* Activity list *
1. Translate this sentence from the ExOne article below into Spanish: "The company is currently operating in Asia, Europe and the Americas."
2. In the ExOne article below, what company was ExOne spun off from?
3. Extend the ExOne article below by writing what comes next after its last sentence.

* Text block *
ExOne: Do Not Ignore This Smaller Player In The 3D Printing Arena

| About: ExOne (XONE)
This article is now exclusive for PRO subscribers.

The 3D printing space is fast becoming one of the most exciting arenas. The companies operating in the 3D printing space have been some of the best performers over the past two years. We are familiar with the two big names, 3D Systems (NYSE:DDD) and Stratasys (NASDAQ:SSYS); however, a third name is also making some big waves. ExOne (NASDAQ:XONE) is a relatively new player and it has recently gone public. In my previous articles about the 3D printing industry. I have talked in detail about 3D systems and Stratasys. In this article, I will try to shed some light on the newest player in this arena.

Products, Target Market and Progress

ExOne is a relatively new player compared to the other two heavy weights - the company was formed in 2005 as a spin-off of Extrude Hone Corporation, a developer of nontraditional machining processes and automated systems. The company is currently operating in Asia, Europe and the Americas. Through research and development, the company has achieved considerable success in additive manufacturing. Notable ExOne products include S-Max, S-Print, M-Print and M-Lab. Most of these products are meant for industrial use, and have the capability of manufacturing molds with sand printing and metal and glass printing.

Almost all of the ExOne products cater to the industrial customers, and the company has some of the largest printers available in the market. ExOne's customers are showing considerable interest in the products and the company is receiving new orders. 3D printer sales have gone up for the company in the fourth quarter of the last year. As a result, ExOne was able to post impressive full year results. Another target market for ExOne is the researchers and educational customers - M-Lab is specifically designed to be used in labs and it is one of the smaller printers available in the company's arsenal.

So, there are two sets of target markets for the company: industrial customers, which require ExOne products for rapid prototyping and building molds, and researchers and educational customers, which convert their experiments into reality using ExOne equipment. Industrial customers are a big segment and ExOne's products are getting good response, which should allow the company to grow further in this segment.

* Dataset *

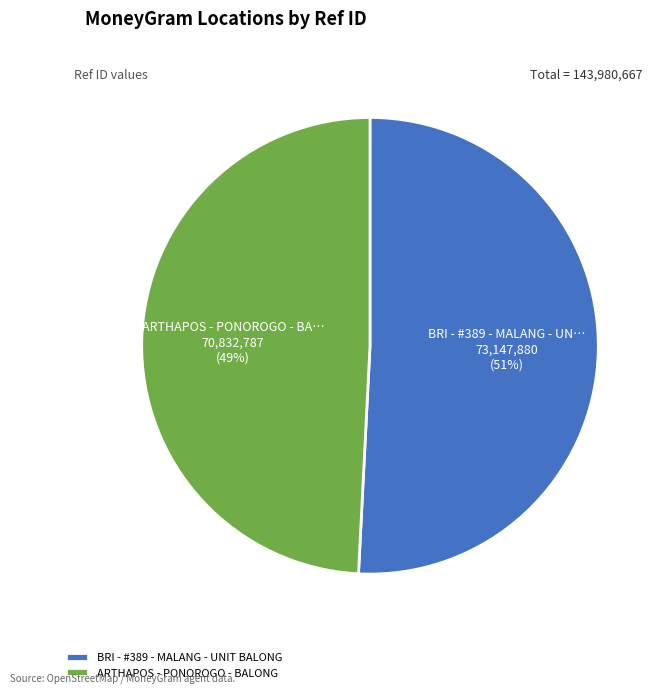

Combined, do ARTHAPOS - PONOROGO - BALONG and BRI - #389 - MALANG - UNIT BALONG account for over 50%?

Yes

* * *

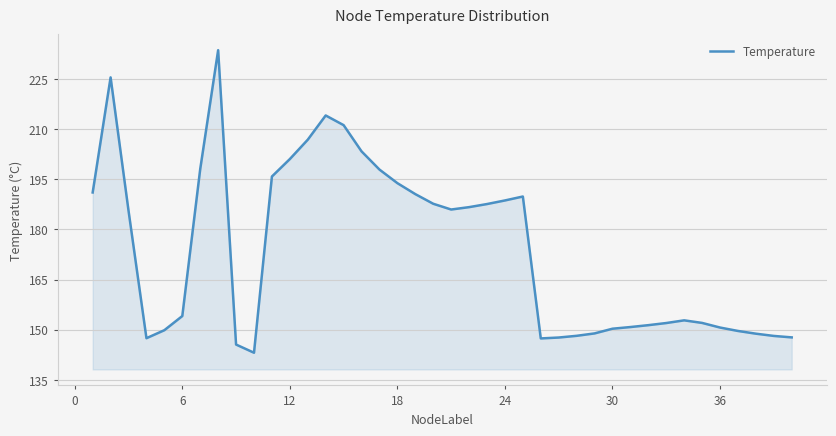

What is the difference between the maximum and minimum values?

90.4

* Solved tasks *
1. La empresa opera actualmente en Asia, Europa y las Américas.

2. Extrude Hone Corporation.

3.
On the other hand, research and educational uses of ExOne's products might not be able to provide substantial growth in the long-term. We are seeing a unique business model developing where companies might put up 3D printing shops, which will allow the customers to get their designs printed without buying a 3D printer. Researchers especially might want to save money and get their designs printed on commercial printers rather than spending a substantial amount on their own 3D printers. Furthermore, the educational and research segment is fairly small and it can reach saturation quite rapidly. So, the main growth driver for the company will be the industrial 3D printers segment.

Moving onto the progress of ExOne - the company has come on leaps and bounds in the past six months. ExOne issued shares at $18 per share that are currently trading over $31 per share. The company was able to sell more than double the number of printers (8) in the fourth-quarter than the previous three quarters. As a result, impressive revenue growth has been converted into a substantial price appreciation for ExOne's stock. Year-over-year revenue growth was 87.6% for the company, and it is expected remain between 60% and 80% for the next year. Strong sales growth estimates and future capital expenditures ($50 million planned for the next two years) should allow the company to establish itself as one of the most important players in the market. Parts and materials segment is very small at the moment; there are plans to increase the number of PSCs by ten in the next three to five years, which I believe will be vital for the company. Parts and materials are equally important in the 3D printing industry and will play an important role in the future growth.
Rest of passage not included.